I would also take a look at her food and make sure I was feeding her a 4- or 5-star dog food: http://www.dogfoodadvisor.com/ . Food quality has a lot to do with how often and how much a dog poops, I've found. While you are there, sign up for email alerts about recalls.

My terrier requires a lot of time and attention (training, playtime, exercise, and snuggle time). He is an equal-opportunity lover of family, but it is obvious that I am "his person". The reason for that is that I feed him, I take him outside, I play with him, I train him, I groom him, and I take him to the vet, the dog daycare, the training classes, the office, to friends' houses. There are five others in my family, and they collectively do not spend the amount of time I do with Aidan.


----------



## packetsmom (Mar 21, 2013)

I think what you're describing, aside from the issues with managing her environment so that she can't get into mischief as easily, is a lack of engagement with the dog. Part of engagement is forming a bond with the dog so that they want to work with you versus doing whatever pops into their heads at any given moment. It sounds like your husband has more of this going on right now with the dog than you do.

Dogs are pretty simple creatures. They do and pay attention to the things that reward them the most. If doing something naughty is more rewarding than doing what you want, they'll choose to do the naughty thing. If things around them are more exciting to them than you, you'll have trouble getting them to come to you when called. In the beginning, especially, it's important to do the work you need to do to make yourself more fun and more exciting than the environment around them that you're competing with for their attention. You can use both treats and play to do this. When the dog comes, every time, throw a party with treats and/or play and praise. Do this even if the dog is slow to come to you and you'll usually see the dog start to come quicker and more easily. After all, coming to you means good things now. Being consistent and generous with treats and other rewards really does help a lot. Same thing when teaching "leave it." Being generous and consistent with treats for leaving whatever it is you want them to leave alone really does get more consistent behavior from the dog.

I'd also say that I'd probably also look for things you and the dog can do together, without your husband or at least with him in the background. This will help the two of you bond and the dog begin to see that you're a fun person, too. Playing can be great, walks are good, but an obedience class together can be even better with a positive trainer. You can also try hand feeding her her food for a bit.

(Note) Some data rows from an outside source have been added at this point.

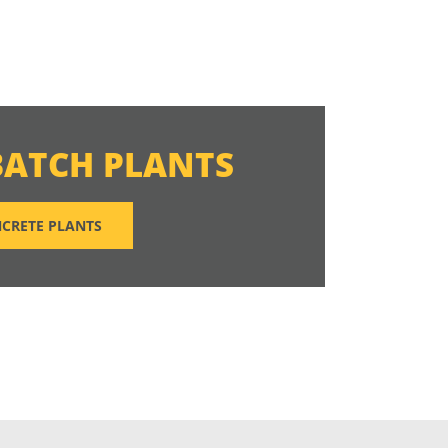
BATCH PLANTS
CRETE PLANTS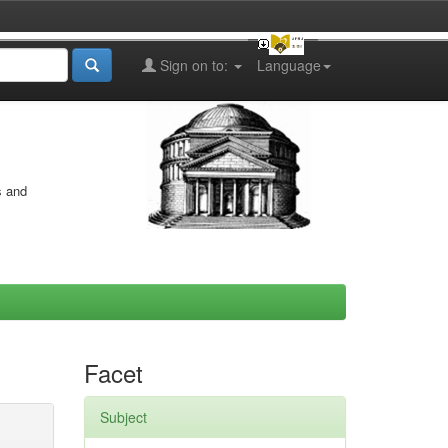
Sign on to:
Language
s and
Facet
Subject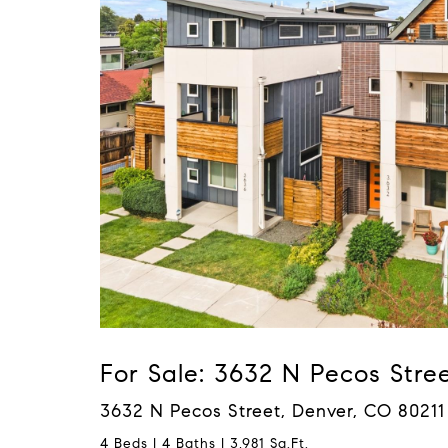
For Sale: 3632 N Pecos Stre
3632 N Pecos Street, Denver, CO 80211
4 Beds | 4 Baths | 3,981 Sq.Ft.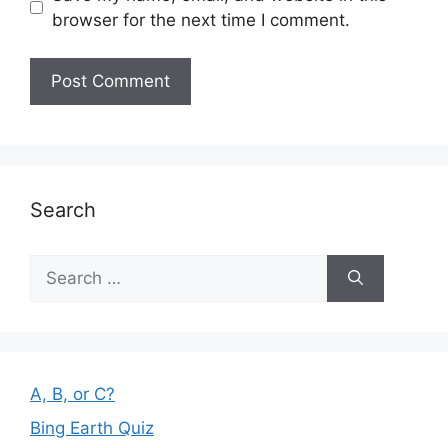
browser for the next time I comment.
Search
Search
for:
A, B, or C?
Bing Earth Quiz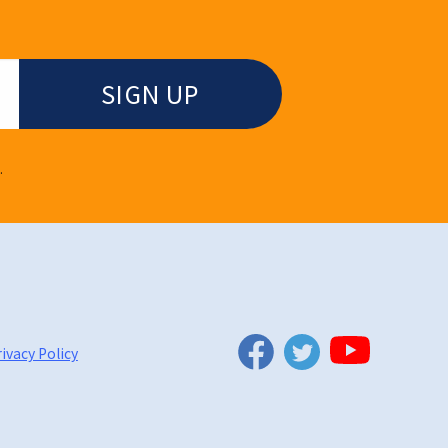
.
Twitter
Facebook
YouTube
ivacy Policy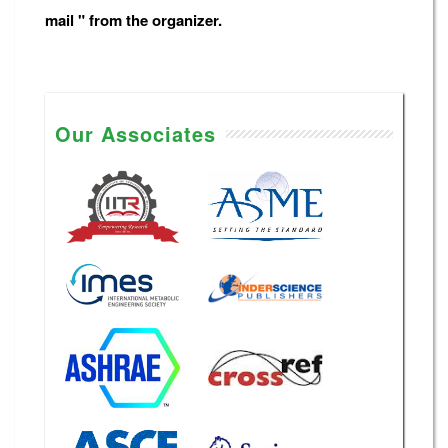
mail " from the organizer.
Our Associates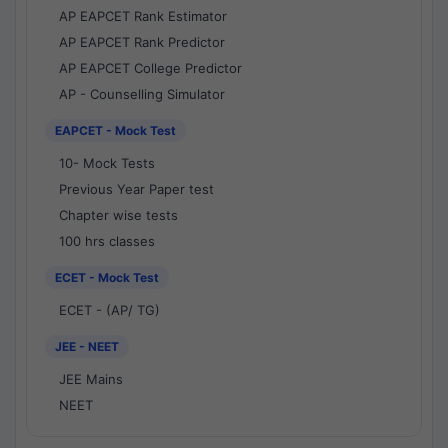
AP EAPCET Rank Estimator
AP EAPCET Rank Predictor
AP EAPCET College Predictor
AP - Counselling Simulator
EAPCET - Mock Test
10- Mock Tests
Previous Year Paper test
Chapter wise tests
100 hrs classes
ECET - Mock Test
ECET - (AP/ TG)
JEE - NEET
JEE Mains
NEET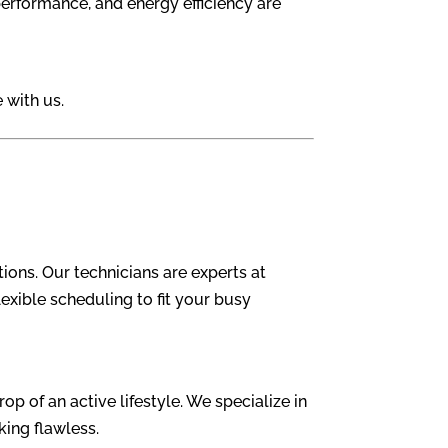
 performance, and energy efficiency are
 with us.
ons. Our technicians are experts at
lexible scheduling to fit your busy
p of an active lifestyle. We specialize in
king flawless.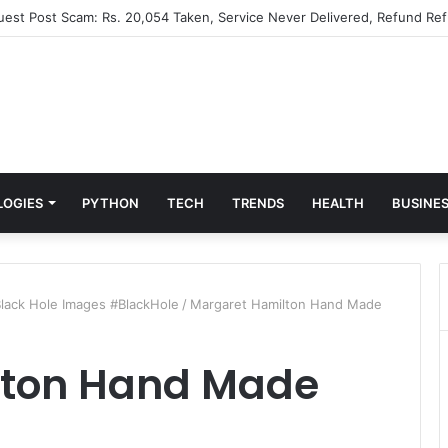
Guest Post Scam: Rs. 20,054 Taken, Service Never Delivered, Refund Ref
LOGIES
PYTHON
TECH
TRENDS
HEALTH
BUSINE
lack Hole Images #BlackHole
/
Margaret Hamilton Hand Made
lton Hand Made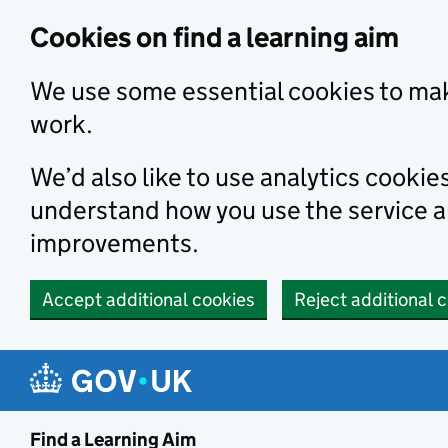
Skip to main content
Cookies on find a learning aim
We use some essential cookies to mak
work.
We’d also like to use analytics cookie
understand how you use the service 
improvements.
Accept additional cookies
Reject additional 
Find a Learning Aim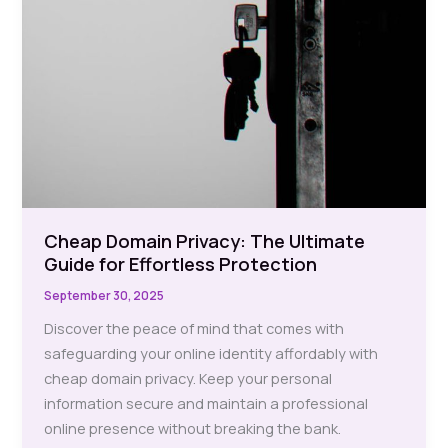
Cheap Domain Privacy: The Ultimate
Guide for Effortless Protection
September 30, 2025
Discover the peace of mind that comes with
safeguarding your online identity affordably with
cheap domain privacy. Keep your personal
information secure and maintain a professional
online presence without breaking the bank.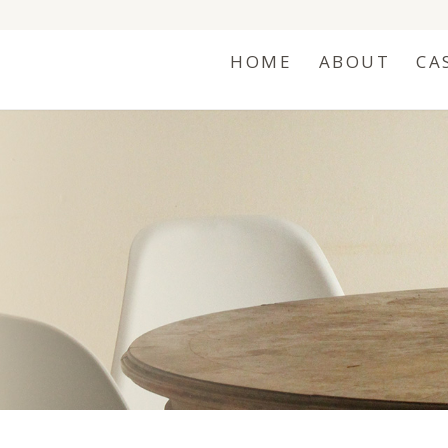
HOME
ABOUT
CA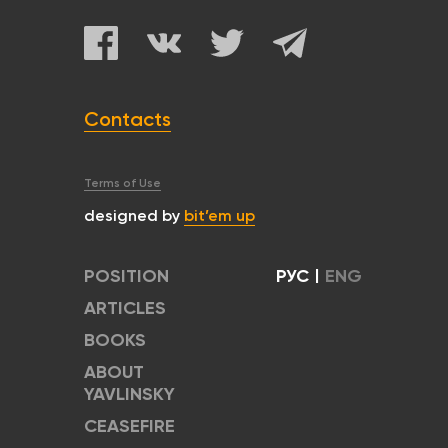
Contacts
Terms of Use
designed by
bit’em up
POSITION
РУС
|
ENG
ARTICLES
BOOKS
ABOUT
YAVLINSKY
CEASEFIRE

Other than that, there are lots of stickies on specific problems here like potty training. I think the main issue that is bothering you the most, though, is that the dog does not seem motivated to obey you, but is for your husband. Working on engagement with the dog will definitely help with that. Even if you're not excited to play with the dog or when you reward the dog, you may have to fake some excitement for a while until it feels genuine and you have a better relationship going on.

Good luck and let us know how it goes!


----------



## hueyeats (Apr 2, 2013)

Supervison is an owner's responsibilites...
Like supervising and spending time with a (baby, under age children... same with a new dog or puppy who is just learning *your* houserules).

Babyproofing (dog & puppy proofing) is also that owner's (parents) responsibilities.

And if you can... Read Randy's Grim "Don't dump the dog" (not saying you are but good to brush up why people dump their dogs and the excuses they make)... Highly recommended pg. 139 (+/-). Its about the wife who cannot get that dog "copper" to "obey" her too...

Above all... remember.
Your dog never truely have choices to choose like how humans chose the dogs they adopt.
So in all respect we humans owed... is at least treat what & whom we chose "right".


----------